- WHAT YOU NEED TO DO: Reproduce verbatim the stretch of item lines from the line containing "family: Polygalaceae" through the line containing "locality: Coastal plain", both included.

Start TASK DATA

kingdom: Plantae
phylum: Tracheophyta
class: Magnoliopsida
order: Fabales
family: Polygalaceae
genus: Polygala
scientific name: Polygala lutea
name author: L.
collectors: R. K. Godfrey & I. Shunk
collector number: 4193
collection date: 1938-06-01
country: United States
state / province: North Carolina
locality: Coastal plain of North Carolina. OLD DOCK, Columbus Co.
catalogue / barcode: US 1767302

End TASK DATA
Start TASK DATA

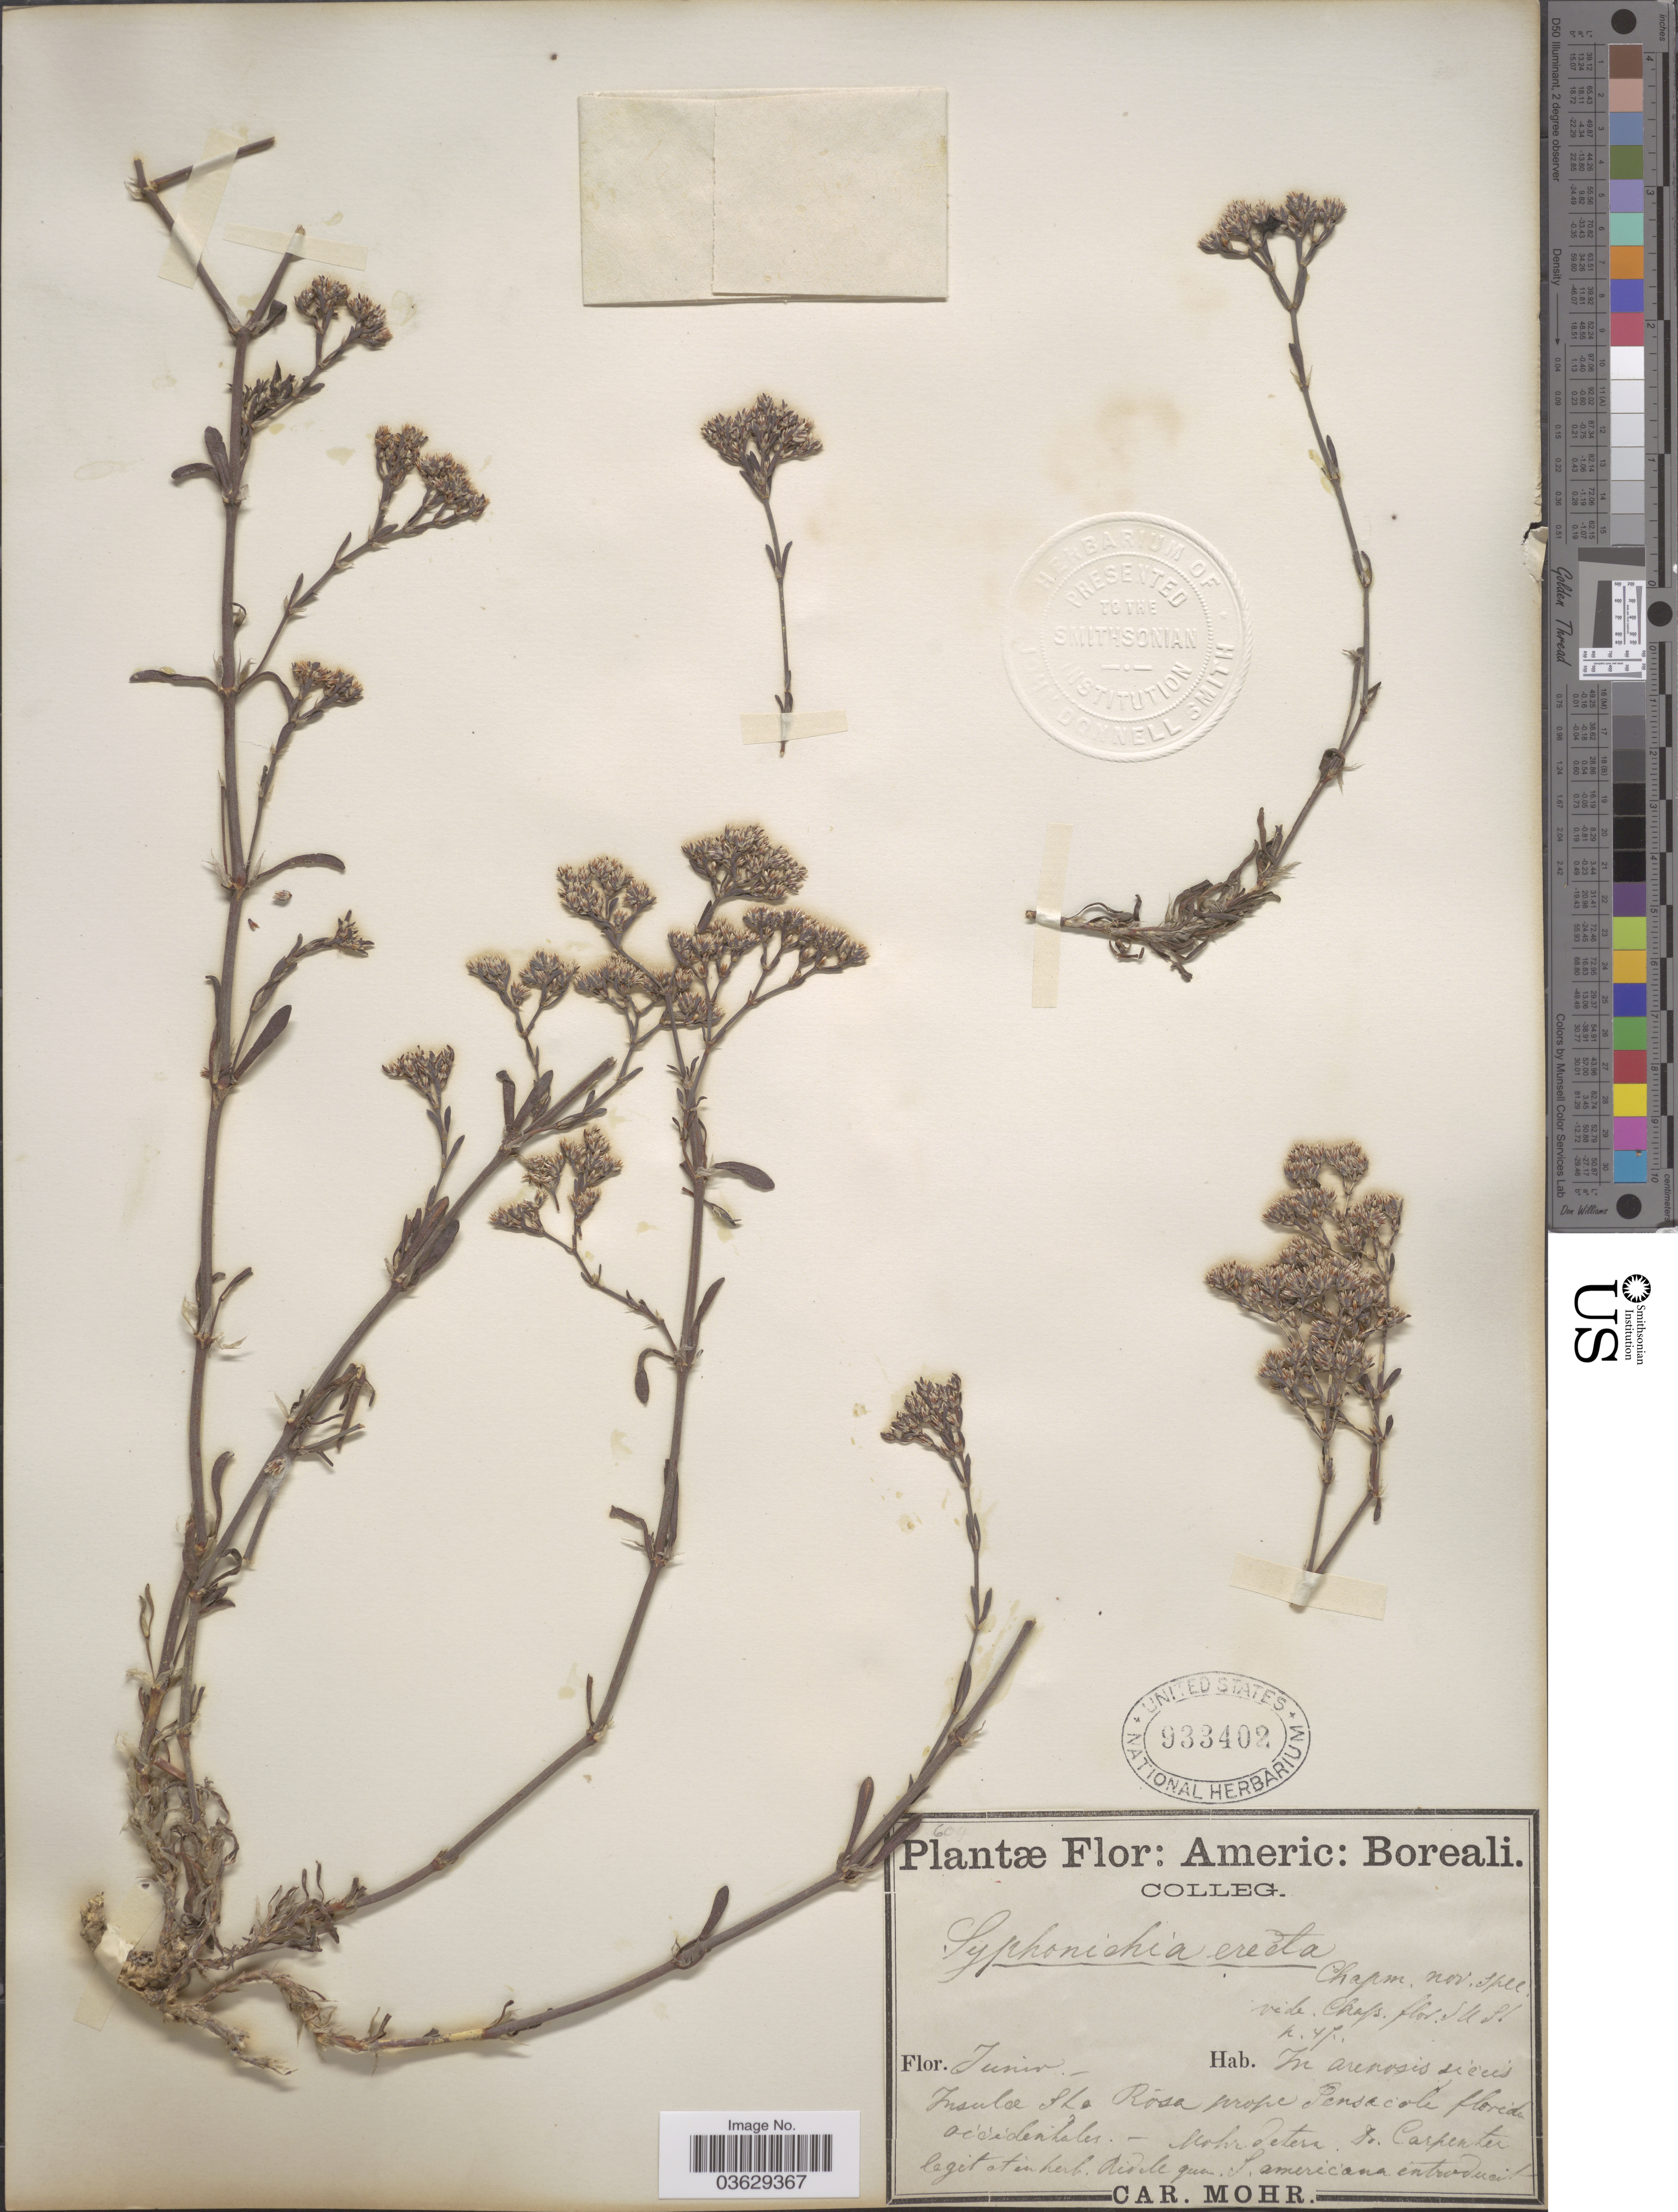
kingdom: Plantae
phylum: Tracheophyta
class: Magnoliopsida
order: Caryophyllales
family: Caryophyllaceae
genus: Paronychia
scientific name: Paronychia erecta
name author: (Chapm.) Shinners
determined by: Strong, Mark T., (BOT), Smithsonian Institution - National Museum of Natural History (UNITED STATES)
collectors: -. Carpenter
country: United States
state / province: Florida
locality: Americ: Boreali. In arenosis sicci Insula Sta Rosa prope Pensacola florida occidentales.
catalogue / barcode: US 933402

End TASK DATA

- SOLUTION:
family: Polygalaceae
genus: Polygala
scientific name: Polygala lutea
name author: L.
collectors: R. K. Godfrey & I. Shunk
collector number: 4193
collection date: 1938-06-01
country: United States
state / province: North Carolina
locality: Coastal plain of North Carolina. OLD DOCK, Columbus Co.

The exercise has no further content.